Kutipan Teks:
· · ·
Senin 21 Mar 2022 16:38 WIB

Para Menlu Uni Eropa Pertimbangkan Sanksi Baru untuk Rusia

Salah satu sanksi yang dibicarakan menlu Uni Eropa adalah embargo minyak Rusia.

Rep: Lintar Satria/ Red: Friska Yolandha
Seorang pria memancing di Teluk Finlandia, tak jauh dari menara bisnis Lakhta Centre, markas besar perusahaan gas Rusia, Gazprom, di St Petersburg, Rusia, pada 13 Januari 2022. Menteri Luar Negeri dan Pertahanan negara anggota Uni Eropa menggelar rapat membahas mengenai sanksi baru pada Moskow terutama embargo minyak.
Foto: AP Photo/Dmitri Lovetsky
Seorang pria memancing di Teluk Finlandia, tak jauh dari menara bisnis Lakhta Centre, markas besar perusahaan gas Rusia, Gazprom, di St Petersburg, Rusia, pada 13 Januari 2022. Menteri Luar Negeri dan Pertahanan negara anggota Uni Eropa menggelar rapat membahas mengenai sanksi baru pada Moskow terutama embargo minyak.

REPUBLIKA.CO.ID, BRUSSELS -- Menteri Luar Negeri dan Pertahanan negara anggota Uni Eropa menggelar rapat, Senin (21/3/2022). Mereka membahas mengenai sanksi baru pada Moskow terutama embargo minyak.
· · ·
Daftar Kegiatan:
• a. Menurut berita tentang sanksi Uni Eropa untuk Rusia, pada hari dan tanggal berapa para menteri negara anggota Uni Eropa menggelar rapat?
• b. Tentukan apakah setiap pernyataan berikut sesuai dengan berita tentang sanksi Uni Eropa untuk Rusia. Jawab ya atau tidak dan kutip kata-kata dari berita yang menentukan jawabannya.
(i) Rapat itu diikuti oleh menteri luar negeri dan menteri pertahanan negara anggota Uni Eropa.
(ii) Markas besar Gazprom terletak di Moskow.
(iii) Sanksi baru yang dibahas terutama berupa embargo gas.
Data yang disertakan tidak diperlukan untuk mengerjakan apa pun.

Bahan yang Disediakan:
· · ·
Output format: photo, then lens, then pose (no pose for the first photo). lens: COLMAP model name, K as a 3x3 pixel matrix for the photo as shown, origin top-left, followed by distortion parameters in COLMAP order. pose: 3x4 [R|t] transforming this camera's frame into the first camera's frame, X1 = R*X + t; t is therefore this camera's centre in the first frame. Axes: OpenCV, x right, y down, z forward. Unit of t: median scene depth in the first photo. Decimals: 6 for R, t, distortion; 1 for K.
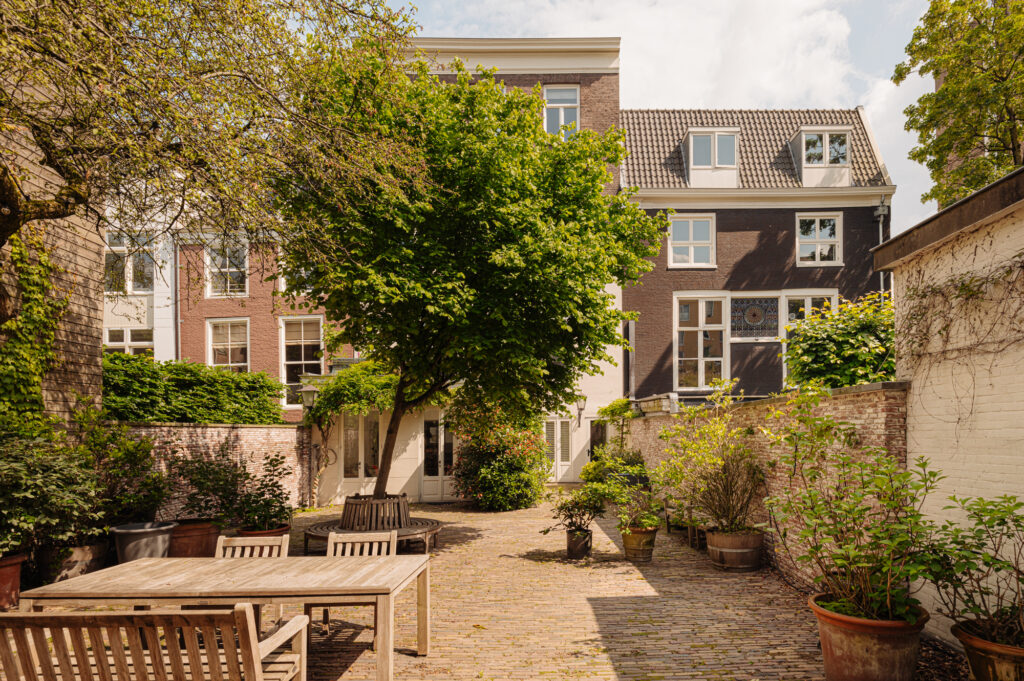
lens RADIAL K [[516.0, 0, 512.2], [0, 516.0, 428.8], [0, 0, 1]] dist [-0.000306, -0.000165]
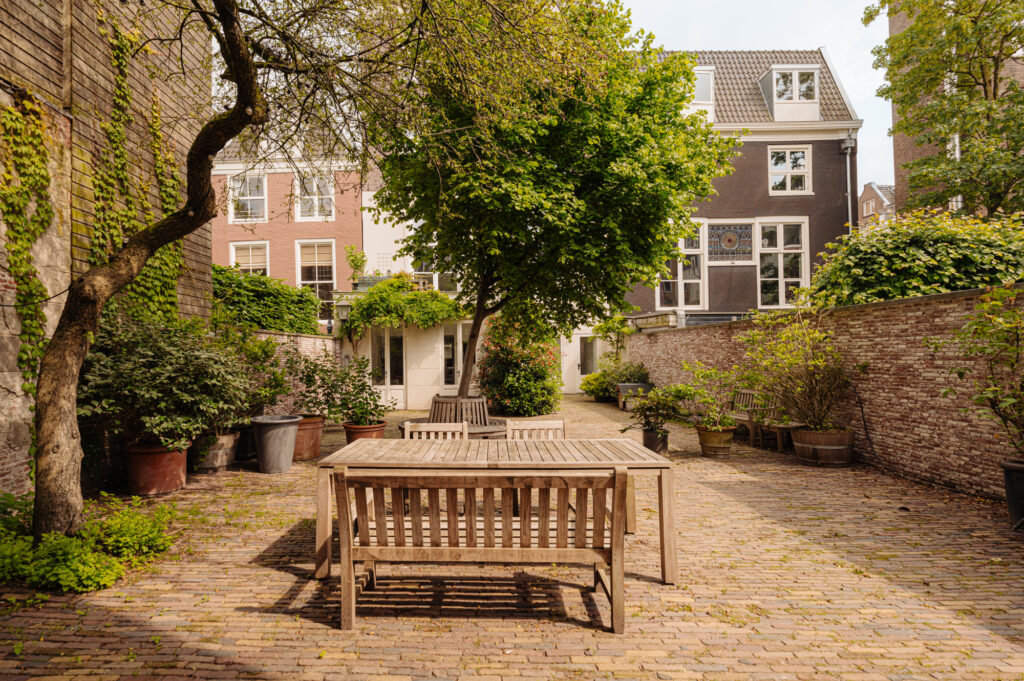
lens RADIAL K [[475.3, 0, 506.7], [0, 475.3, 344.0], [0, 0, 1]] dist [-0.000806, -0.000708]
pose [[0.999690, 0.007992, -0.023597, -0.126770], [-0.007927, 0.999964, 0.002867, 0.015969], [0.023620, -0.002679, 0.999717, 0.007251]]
· · ·
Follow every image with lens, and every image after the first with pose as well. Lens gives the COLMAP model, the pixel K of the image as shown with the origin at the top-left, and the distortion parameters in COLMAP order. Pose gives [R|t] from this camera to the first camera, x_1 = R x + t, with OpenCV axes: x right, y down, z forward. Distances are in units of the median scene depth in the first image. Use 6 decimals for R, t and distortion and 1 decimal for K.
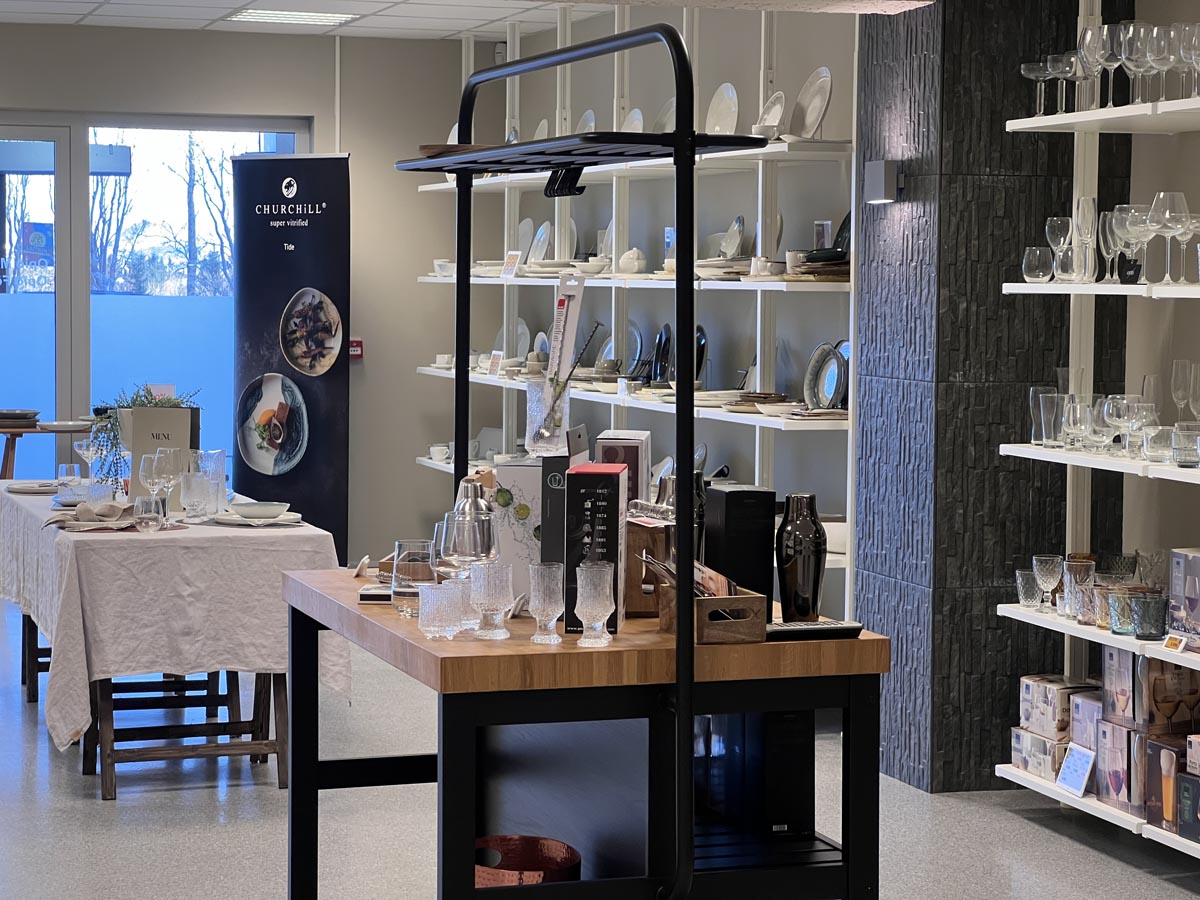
· · ·
Jawaban Berurutan:
• a. Senin, 21 Maret 2022.

• b.
(i) Ya: "Menteri Luar Negeri dan Pertahanan negara anggota Uni Eropa menggelar rapat"
(ii) Tidak: "markas besar perusahaan gas Rusia, Gazprom, di St Petersburg"
(iii) Tidak: "sanksi baru pada Moskow terutama embargo minyak"